Task requirements:
Transcribe the entries below word for word, starting at the line that contains "### **What You" and ending at the last line of the entries.

Stored data:

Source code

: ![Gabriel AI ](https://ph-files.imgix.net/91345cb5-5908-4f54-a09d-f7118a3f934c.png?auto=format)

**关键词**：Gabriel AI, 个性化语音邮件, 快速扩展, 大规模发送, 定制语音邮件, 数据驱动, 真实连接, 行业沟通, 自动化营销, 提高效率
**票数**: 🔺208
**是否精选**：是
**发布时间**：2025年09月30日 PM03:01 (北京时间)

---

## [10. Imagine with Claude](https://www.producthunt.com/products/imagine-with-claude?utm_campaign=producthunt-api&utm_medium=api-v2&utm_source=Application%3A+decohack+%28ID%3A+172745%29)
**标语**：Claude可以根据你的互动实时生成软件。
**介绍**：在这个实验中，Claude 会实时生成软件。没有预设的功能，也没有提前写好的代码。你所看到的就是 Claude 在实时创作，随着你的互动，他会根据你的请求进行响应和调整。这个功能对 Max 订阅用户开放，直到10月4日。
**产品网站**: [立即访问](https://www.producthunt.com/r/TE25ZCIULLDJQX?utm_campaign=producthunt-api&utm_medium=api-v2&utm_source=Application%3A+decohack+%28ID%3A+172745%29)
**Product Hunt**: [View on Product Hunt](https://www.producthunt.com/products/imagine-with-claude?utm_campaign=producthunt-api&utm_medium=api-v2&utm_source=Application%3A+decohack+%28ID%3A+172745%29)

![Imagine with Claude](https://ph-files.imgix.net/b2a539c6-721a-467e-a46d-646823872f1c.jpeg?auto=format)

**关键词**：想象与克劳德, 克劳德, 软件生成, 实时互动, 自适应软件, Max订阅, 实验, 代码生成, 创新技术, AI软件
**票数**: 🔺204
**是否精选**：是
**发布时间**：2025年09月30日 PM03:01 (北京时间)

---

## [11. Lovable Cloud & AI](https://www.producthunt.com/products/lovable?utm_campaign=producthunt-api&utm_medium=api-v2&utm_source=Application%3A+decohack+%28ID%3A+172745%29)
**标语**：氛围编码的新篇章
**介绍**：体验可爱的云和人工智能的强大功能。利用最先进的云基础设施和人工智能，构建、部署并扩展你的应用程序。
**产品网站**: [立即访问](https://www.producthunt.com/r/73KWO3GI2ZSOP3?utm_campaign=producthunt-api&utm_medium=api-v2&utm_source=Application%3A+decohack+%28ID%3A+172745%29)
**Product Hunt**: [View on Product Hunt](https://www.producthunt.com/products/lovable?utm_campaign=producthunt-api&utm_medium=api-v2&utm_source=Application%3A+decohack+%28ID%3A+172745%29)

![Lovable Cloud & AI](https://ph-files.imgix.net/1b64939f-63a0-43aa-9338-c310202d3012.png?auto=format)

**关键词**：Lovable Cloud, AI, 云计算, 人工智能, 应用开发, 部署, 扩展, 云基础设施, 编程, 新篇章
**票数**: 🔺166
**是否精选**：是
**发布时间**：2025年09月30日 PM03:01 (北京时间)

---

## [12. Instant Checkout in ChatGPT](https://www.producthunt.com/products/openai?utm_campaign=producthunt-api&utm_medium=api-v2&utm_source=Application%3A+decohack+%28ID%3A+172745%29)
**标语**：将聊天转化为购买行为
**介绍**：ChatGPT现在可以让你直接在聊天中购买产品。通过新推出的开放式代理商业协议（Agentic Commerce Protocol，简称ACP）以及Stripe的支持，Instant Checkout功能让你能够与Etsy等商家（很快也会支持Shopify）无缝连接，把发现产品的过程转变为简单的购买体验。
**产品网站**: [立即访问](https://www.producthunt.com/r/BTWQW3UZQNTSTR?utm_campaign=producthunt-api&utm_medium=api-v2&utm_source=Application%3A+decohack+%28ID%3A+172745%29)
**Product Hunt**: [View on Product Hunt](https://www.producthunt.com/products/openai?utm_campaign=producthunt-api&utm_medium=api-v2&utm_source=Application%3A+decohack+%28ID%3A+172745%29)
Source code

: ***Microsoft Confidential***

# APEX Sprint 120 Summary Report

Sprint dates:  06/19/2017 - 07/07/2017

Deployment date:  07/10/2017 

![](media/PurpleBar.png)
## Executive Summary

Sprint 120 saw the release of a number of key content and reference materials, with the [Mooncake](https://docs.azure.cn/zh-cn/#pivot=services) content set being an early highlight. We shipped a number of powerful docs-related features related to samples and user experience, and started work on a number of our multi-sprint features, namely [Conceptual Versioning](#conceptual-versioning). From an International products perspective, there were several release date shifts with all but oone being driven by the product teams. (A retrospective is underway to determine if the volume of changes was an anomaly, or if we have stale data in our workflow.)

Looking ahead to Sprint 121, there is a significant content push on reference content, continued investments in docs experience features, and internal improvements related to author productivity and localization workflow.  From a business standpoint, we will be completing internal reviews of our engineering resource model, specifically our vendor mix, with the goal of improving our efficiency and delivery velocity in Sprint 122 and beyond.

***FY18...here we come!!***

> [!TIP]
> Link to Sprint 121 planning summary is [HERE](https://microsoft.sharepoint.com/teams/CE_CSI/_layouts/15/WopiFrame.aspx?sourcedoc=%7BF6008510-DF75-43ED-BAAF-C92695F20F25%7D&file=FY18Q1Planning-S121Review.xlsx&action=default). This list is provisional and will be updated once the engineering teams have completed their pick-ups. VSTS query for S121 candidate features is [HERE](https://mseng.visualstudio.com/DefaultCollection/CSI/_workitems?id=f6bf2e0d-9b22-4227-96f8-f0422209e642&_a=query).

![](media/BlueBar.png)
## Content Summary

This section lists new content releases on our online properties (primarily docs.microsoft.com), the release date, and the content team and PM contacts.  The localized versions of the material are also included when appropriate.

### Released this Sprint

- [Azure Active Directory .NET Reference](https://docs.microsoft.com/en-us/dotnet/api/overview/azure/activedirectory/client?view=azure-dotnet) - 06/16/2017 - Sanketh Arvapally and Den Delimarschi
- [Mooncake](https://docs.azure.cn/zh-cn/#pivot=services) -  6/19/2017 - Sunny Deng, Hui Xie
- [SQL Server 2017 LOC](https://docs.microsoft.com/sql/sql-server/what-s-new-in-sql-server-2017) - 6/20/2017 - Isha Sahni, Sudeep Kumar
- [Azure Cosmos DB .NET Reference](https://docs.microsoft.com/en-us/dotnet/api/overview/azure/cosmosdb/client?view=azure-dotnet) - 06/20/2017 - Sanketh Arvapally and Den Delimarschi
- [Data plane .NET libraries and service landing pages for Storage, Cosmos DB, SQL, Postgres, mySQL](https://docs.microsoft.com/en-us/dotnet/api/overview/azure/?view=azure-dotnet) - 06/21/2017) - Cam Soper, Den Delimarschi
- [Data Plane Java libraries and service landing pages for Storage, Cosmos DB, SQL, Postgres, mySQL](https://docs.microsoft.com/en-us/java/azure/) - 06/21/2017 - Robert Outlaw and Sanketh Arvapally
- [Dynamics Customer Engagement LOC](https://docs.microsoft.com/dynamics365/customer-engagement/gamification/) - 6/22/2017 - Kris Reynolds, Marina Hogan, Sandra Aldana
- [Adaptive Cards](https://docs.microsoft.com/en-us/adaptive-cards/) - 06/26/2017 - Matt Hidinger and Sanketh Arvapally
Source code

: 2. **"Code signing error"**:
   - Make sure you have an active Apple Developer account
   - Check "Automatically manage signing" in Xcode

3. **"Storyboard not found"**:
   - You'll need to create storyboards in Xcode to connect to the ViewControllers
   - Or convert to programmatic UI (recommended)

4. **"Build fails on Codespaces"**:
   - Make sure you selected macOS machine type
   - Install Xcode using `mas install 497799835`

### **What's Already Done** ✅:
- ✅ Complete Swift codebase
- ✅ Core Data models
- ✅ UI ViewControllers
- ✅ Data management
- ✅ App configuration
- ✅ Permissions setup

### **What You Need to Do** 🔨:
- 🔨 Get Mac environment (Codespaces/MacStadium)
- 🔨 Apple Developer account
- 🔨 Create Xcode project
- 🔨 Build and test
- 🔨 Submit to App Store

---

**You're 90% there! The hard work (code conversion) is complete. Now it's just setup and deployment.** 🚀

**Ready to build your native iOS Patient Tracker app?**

Response:
### **What You Need to Do** 🔨:
- 🔨 Get Mac environment (Codespaces/MacStadium)
- 🔨 Apple Developer account
- 🔨 Create Xcode project
- 🔨 Build and test
- 🔨 Submit to App Store

---

**You're 90% there! The hard work (code conversion) is complete. Now it's just setup and deployment.** 🚀

**Ready to build your native iOS Patient Tracker app?**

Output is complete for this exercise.